THE HAGUE--Mass rapes, the burning alive of Muslim Rohingya families in their homes and the killing with knives of dozens of children were described by Gambia's legal team as it set out its genocide case against Myanmar at the U.N.'s highest court on Tuesday.
Myanmar's leader Aung San Suu Kyi, a Nobel Peace laureate, looked on impassively as the alleged atrocities were detailed on the first of three days of hearings at the International Court of Justice in The Hague. The case was instituted by Gambia against Buddhist-majority Myanmar in November.
"All that The Gambia asks is that you tell Myanmar to stop these senseless killings," Gambia's Justice Minister Abubacarr Tambadou said in opening comments. "To stop these acts of barbarity and brutality that have shocked and continue to shock our collective conscience. To stop this genocide of its own people."
Suu Kyi is expected on Wednesday to repeat denials of genocide and argue that military "clearance operations" launched in August 2017 were a legitimate counterterrorism response to attacks by Rohingya militants.
Detailing events at the village of Min Gyi, Gambia's lawyer Andrew Loewenstein drew on witness accounts recorded in a report by U.N. investigators, who estimated 750 people were killed there, including more than 100 children under the age of 6.

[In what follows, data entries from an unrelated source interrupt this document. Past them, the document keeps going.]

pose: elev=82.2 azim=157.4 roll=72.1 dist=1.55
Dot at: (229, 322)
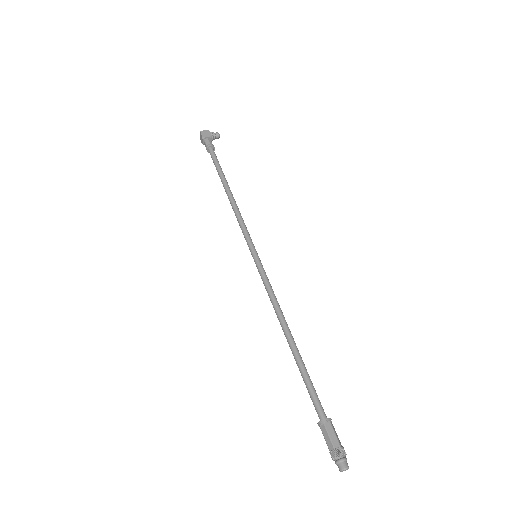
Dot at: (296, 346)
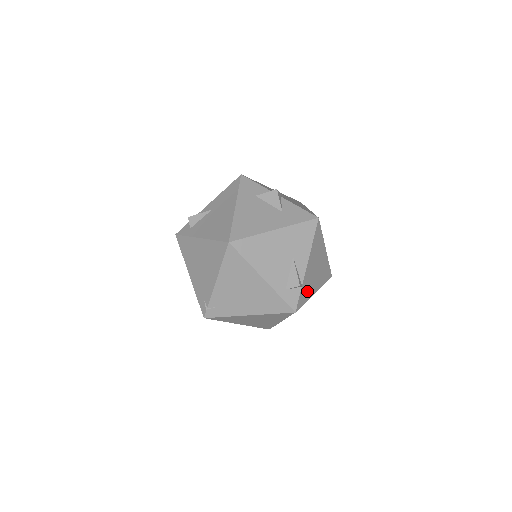
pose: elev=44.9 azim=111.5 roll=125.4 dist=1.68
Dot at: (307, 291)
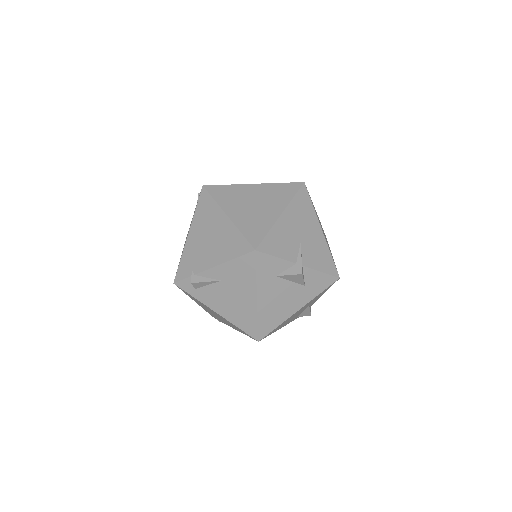
Dot at: occluded
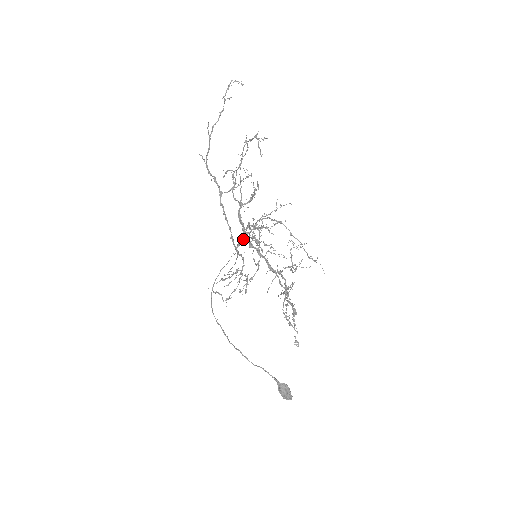
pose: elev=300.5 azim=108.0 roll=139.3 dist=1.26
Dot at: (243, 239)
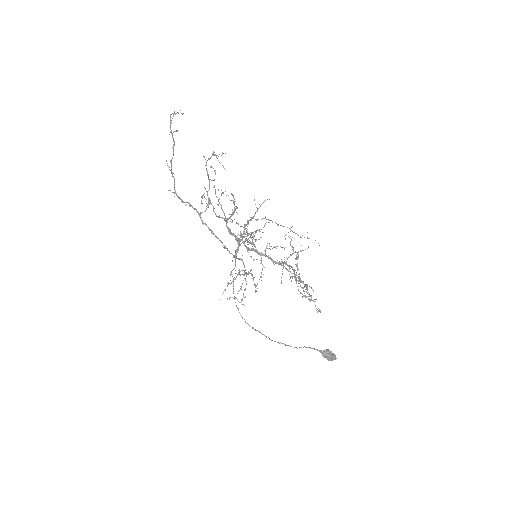
Dot at: (238, 246)
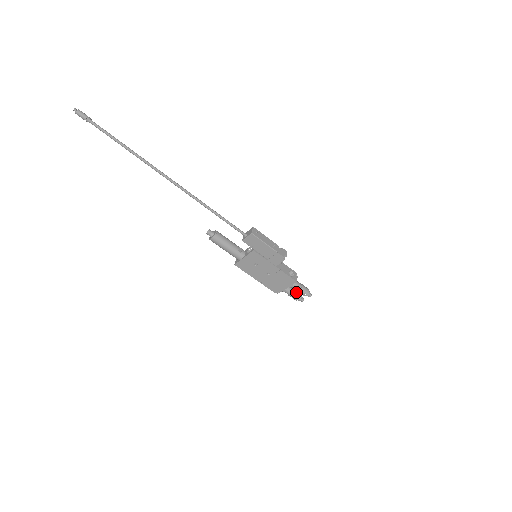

"There were dead bodies on the floor: young boys from our village," Loewenstein quoted from one survivor's testimony to the U.N. fact-finding mission. "As we entered the house, the soldiers locked the door. One soldier raped me. He stabbed me in the back of my neck and in my abdomen. I was trying to save my baby, who was only 28 days old, but they threw him on the ground and he died."
At the end of Tuesday's hearing Gambia asked the court to order special measures to protect the Rohingya. The so-called provisional measures would act as a kind of restraining order for the Myanmar military until the case is heard in full.
"Only in this way can we hope the rights of the Gambia and the safety of the Rohingya group be fully protected," said Philippe Sands, another lawyer for the tiny, mostly Muslim West African country.
More than 730,000 Rohingya fled Myanmar after the military-led crackdown and were forced into squalid camps across the border in Bangladesh. The U.N. investigators concluded the military campaign was executed with "genocidal intent".
Myanmar has previously denied almost all allegations made by refugees against its troops, including of mass rape, killings and arson, and promised to punish any soldiers involved in what it says were isolated cases of wrongdoing.
Outside the court, dozens of Rohingya demonstrated to demand justice for victims. Hours earlier in Yangon, Myanmar's commercial capital, thousands of people had rallied in support of Suu Kyi. "It's like Mother Suu went to the frontlines for our country," said 58-year-old Myint Myint Thwin. "Therefore to show our support and that we stand with her we joined this march."
Once feted in the West, Suu Kyi has faced mounting international criticism over the Rohingya crisis. But she has remained popular at home since coming to power 2016 as part of the transition to democracy after decades of military rule.
Gambia is arguing that Myanmar's forces carried out widespread and systematic atrocities that constituted genocide, and that in doing so Myanmar violated its obligations under the 1948 Genocide Convention. This week's proceedings, before a panel of 17 judges, will not deal with whether Myanmar is guilty of the most serious international crime, but will focus on Gambia's request for provisional measures. A decision on that request is expected within weeks.